[Saved data entries]
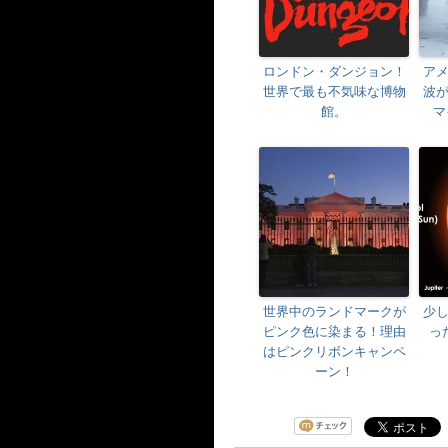
ロンドン・ダンジョン！
ア
世界で最も不気味な博物
波
館。
マ
世界中のランドマークが
少
ピンク色に染まる！理由
っ
はピンクリボンキャンペ
ーン！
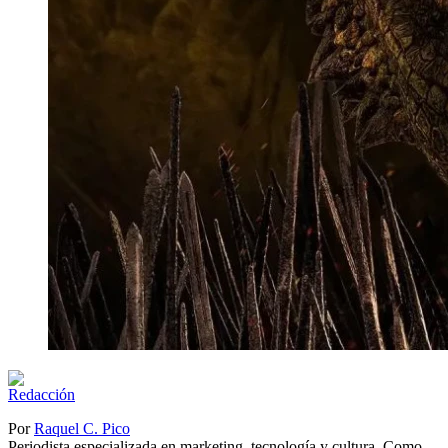
Por
Raquel C. Pico
Periodista especializada en marketing, tecnología y cultura. Como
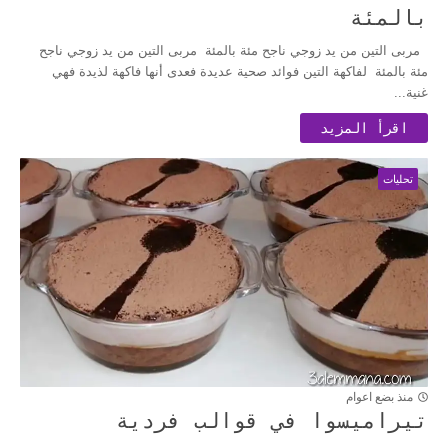
بالمئة
مربى التين من يد زوجي ناجح مئة بالمئة مربى التين من يد زوجي ناجح
مئة بالمئة لفاكهة التين فوائد صحية عديدة فعدى أنها فاكهة لذيدة فهي
غنية...
اقرأ المزيد
تحليات
منذ بضع اعوام
تيراميسوا في قوالب فردية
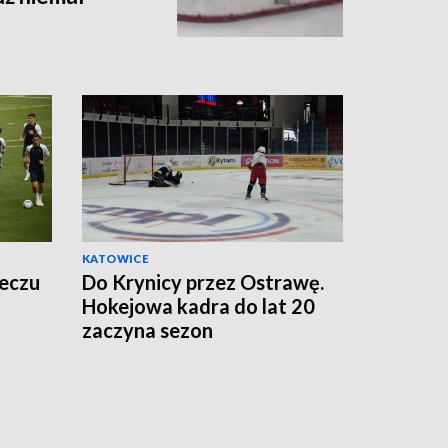
KATOWICE
meczu
Do Krynicy przez Ostrawę.
Hokejowa kadra do lat 20
zaczyna sezon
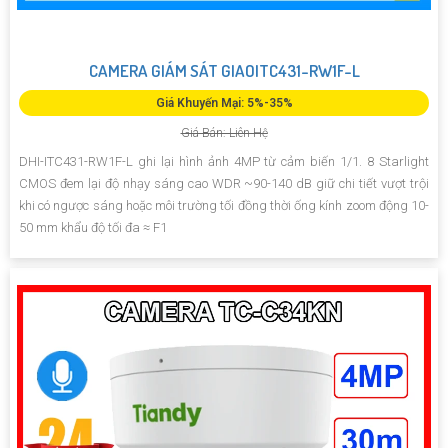
CAMERA GIÁM SÁT GIAOITC431-RW1F-L
Giá Khuyến Mại: 5%-35%
Giá Bán: Liên Hệ
DHI-ITC431-RW1F-L ghi lại hình ảnh 4MP từ cảm biến 1/1. 8 Starlight
CMOS đem lại độ nhạy sáng cao WDR ~90-140 dB giữ chi tiết vượt trội
khi có ngược sáng hoặc môi trường tối đồng thời ống kính zoom động 10-
50 mm khẩu độ tối đa ≈ F1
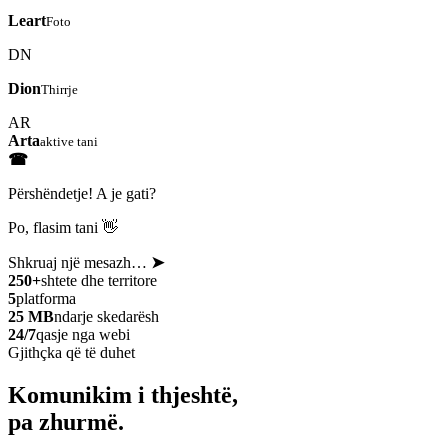
Leart
Foto
DN
Dion
Thirrje
AR
Arta
aktive tani
☎
Përshëndetje! A je gati?
Po, flasim tani 👋
Shkruaj një mesazh…
➤
250+
shtete dhe territore
5
platforma
25 MB
ndarje skedarësh
24/7
qasje nga webi
Gjithçka që të duhet
Komunikim i thjeshtë,
pa zhurmë.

→ **Requirement**: Every line above with the word "بالمئة" belongs in the answer, copied as written.

→ **Exercise solution**:
بالمئة
مربى التين من يد زوجي ناجح مئة بالمئة مربى التين من يد زوجي ناجح
مئة بالمئة لفاكهة التين فوائد صحية عديدة فعدى أنها فاكهة لذيدة فهي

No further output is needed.